Méfions-nous de nos rêves d’amour. Mais revendiquons-les, ne nous résignons
pas à les éprouver. Aimons malgré tout lucidement. Et même si d’aucun
craignent l’usage abusif du mot amour, usons-en sciemment.
•
En soignant la distance qui nous sépare de l’autre; en ménageant cet espace
vital afin de ne pas le dévorer, l’envahir, l’oppresser.
•
En considérant que l’autre aura toujours quelque chose d’inconnu à nos yeux;
en marquant notre estime pour ces parts obscures, secrètes ou surprenantes.

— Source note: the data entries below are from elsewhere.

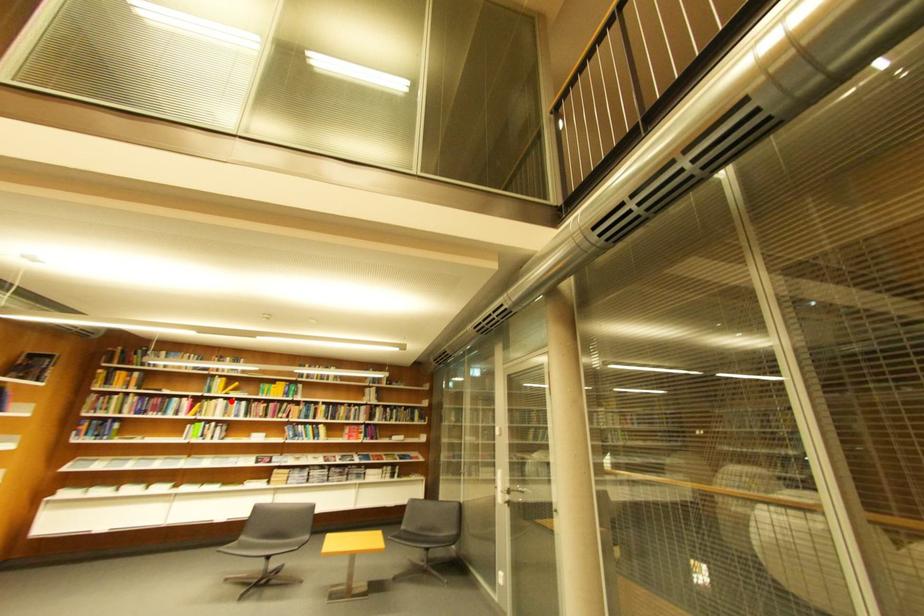
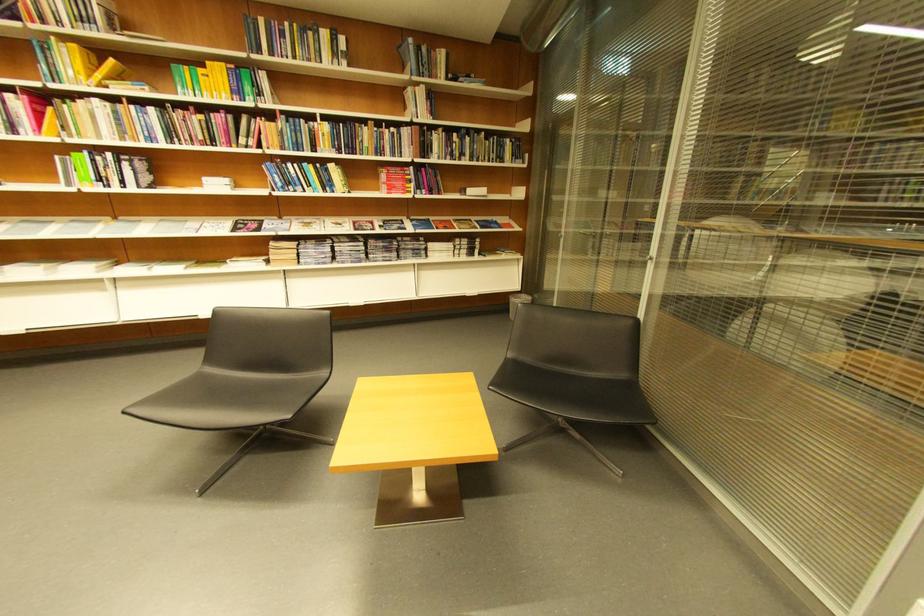
Locate, in the second image, the point that corresponds to the highlighted location in the first image.

(106, 102)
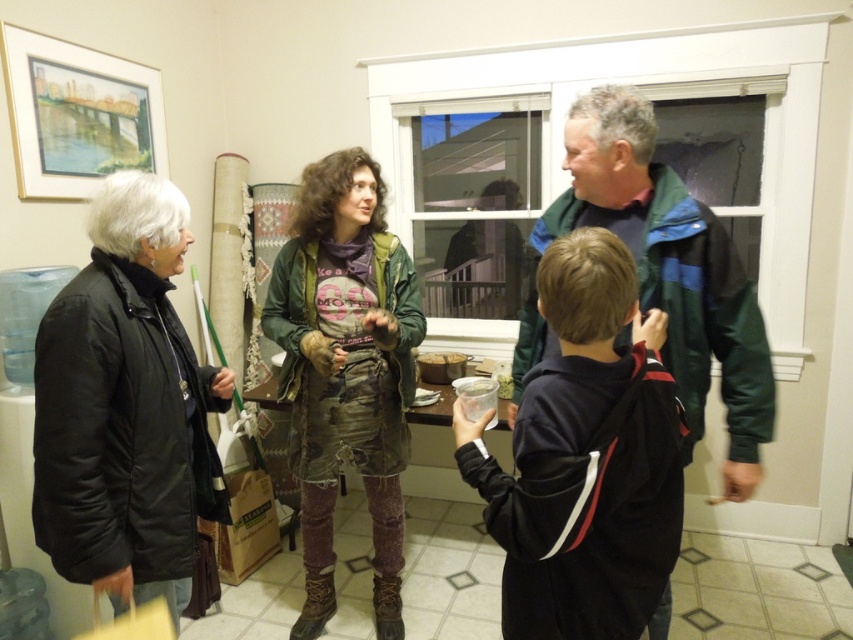
Question: Which point is closer to the camera?

Choices:
 (A) black puffy jacket at left
 (B) dark blue fleece jacket at center
 (C) rusty leather jacket at center

Answer: (B)

Question: Estimate the real-world distances between objects in this image. Which object is farther from the translucent plastic cup at center?

Choices:
 (A) green jacket at center
 (B) dark blue fleece jacket at center
 (C) rusty leather jacket at center

Answer: (B)

Question: Is black puffy jacket at left to the left of green jacket at center from the viewer's perspective?

Choices:
 (A) no
 (B) yes

Answer: (B)

Question: Is dark blue fleece jacket at center below rusty leather jacket at center?

Choices:
 (A) no
 (B) yes

Answer: (A)

Question: Can you confirm if rusty leather jacket at center is positioned to the right of green jacket at center?

Choices:
 (A) no
 (B) yes

Answer: (A)

Question: Which point is farther to the camera?

Choices:
 (A) rusty leather jacket at center
 (B) black puffy jacket at left

Answer: (A)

En évitant de vouloir façonner ceux qu’on aime
– ses enfants par exemple –, même “pour leur bien”.
•
En étant conscient que l’amour de son prochain, cette relation de solidarité
proche, n’est pas suffisante pour témoigner du souci de l’autre dans la
société. Il risque l’arbitraire du choix. Il doit s’accompagner de
consolidations structurelles, de dispositifs de solidarité “froids”, tels
que la sécurité sociale. Car “l’amour n’est pas la chose la mieux
partagée au monde”, écrit Jean-Michel Longneaux estimant qu’il ne peut
ainsi suffire pour vivre ensemble, et qu’à défaut d’amour, “on doit se
contenter de justice”.
Aimons lucidement encore.
•
En travaillant l’esprit de contradiction, l’écoute véritable pour éviter
d’enfermer l’autre dans des stéréotypes ou des idées toutes faites. En
éprouvant la différence.
•
En osant enseigner ce qu’aimer veut dire au-delà du concret de la mécaniques
des corps. En participant à l’éducation sentimentale des plus jeunes par le
biais de questions fondamentales souvent délaissées au profit de la
performance ou du tabou: comment traverser la passion sans être anéanti ou
détruit? Comment faire face à l’impasse sexuelle? A un chagrin d’amour?
•
En cultivant la compassion à son propre égard également(3), l’amour que nous
nous devons à nous-même...
//Catherine Daloze
(1) “Le mariage d’amour a-t-il échoué?”, éd. Grasset,
2010.
(2) “Petit traité de vie intérieure”, éd.Plon, 2010.
(3) Christophe André, “Méditer jour après jour. 25
leçons pour vivre en pleine conscience”, éd. L’iconoclaste, 2011.
Cet article a été aussi alimenté par les interventions lors d’une
journée de réflexion organisée par Altercité, ce 23 octobre.